### What you should do
Please give an exact transcription of the lines below, from the one that contains "expansion of this" to the very last, with no other lines.
++++ Raw data
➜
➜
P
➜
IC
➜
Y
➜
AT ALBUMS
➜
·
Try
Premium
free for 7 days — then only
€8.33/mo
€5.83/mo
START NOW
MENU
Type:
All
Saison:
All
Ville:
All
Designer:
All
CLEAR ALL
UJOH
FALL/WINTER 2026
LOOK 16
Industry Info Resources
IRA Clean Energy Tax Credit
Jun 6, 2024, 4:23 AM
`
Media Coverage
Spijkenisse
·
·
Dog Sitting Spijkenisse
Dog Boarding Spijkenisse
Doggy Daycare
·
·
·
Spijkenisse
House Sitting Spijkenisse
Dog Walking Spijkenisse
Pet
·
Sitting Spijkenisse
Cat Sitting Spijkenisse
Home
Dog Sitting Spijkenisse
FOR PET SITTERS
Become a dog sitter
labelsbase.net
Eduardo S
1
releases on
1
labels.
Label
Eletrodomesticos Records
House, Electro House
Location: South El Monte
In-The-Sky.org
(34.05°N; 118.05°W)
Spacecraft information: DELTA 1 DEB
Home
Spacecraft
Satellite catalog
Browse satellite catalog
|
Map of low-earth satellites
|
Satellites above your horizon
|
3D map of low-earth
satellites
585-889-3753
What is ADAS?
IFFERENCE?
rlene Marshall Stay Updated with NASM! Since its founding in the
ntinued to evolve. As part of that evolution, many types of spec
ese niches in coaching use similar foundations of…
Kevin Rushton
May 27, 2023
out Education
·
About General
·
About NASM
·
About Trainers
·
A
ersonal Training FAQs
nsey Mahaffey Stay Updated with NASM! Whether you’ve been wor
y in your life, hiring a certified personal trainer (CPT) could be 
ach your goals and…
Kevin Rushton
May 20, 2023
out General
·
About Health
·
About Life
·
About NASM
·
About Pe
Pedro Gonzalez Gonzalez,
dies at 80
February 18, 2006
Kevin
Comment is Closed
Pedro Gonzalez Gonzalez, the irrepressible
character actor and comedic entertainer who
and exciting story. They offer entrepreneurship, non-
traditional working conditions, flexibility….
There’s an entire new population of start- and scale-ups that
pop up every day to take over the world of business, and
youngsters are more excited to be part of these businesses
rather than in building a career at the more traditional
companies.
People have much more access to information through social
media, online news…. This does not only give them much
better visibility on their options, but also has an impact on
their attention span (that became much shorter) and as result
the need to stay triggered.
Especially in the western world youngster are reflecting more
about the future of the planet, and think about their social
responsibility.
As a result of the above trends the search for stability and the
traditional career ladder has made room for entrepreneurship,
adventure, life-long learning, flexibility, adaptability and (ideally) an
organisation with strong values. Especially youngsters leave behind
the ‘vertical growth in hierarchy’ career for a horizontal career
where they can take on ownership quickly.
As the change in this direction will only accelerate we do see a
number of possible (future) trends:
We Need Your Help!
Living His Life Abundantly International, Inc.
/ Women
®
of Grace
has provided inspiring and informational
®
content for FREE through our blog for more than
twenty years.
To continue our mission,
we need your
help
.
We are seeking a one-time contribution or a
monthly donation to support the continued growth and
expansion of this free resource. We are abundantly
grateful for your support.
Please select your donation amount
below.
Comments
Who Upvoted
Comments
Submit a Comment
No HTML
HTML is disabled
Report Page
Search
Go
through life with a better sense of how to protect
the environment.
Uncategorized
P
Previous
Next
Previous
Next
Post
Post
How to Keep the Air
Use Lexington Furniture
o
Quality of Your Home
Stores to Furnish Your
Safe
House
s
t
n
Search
++++++++
### Exercise answer
expansion of this free resource. We are abundantly
grateful for your support.
Please select your donation amount
below.
Comments
Who Upvoted
Comments
Submit a Comment
No HTML
HTML is disabled
Report Page
Search
Go
through life with a better sense of how to protect
the environment.
Uncategorized
P
Previous
Next
Previous
Next
Post
Post
How to Keep the Air
Use Lexington Furniture
o
Quality of Your Home
Stores to Furnish Your
Safe
House
s
t
n
Search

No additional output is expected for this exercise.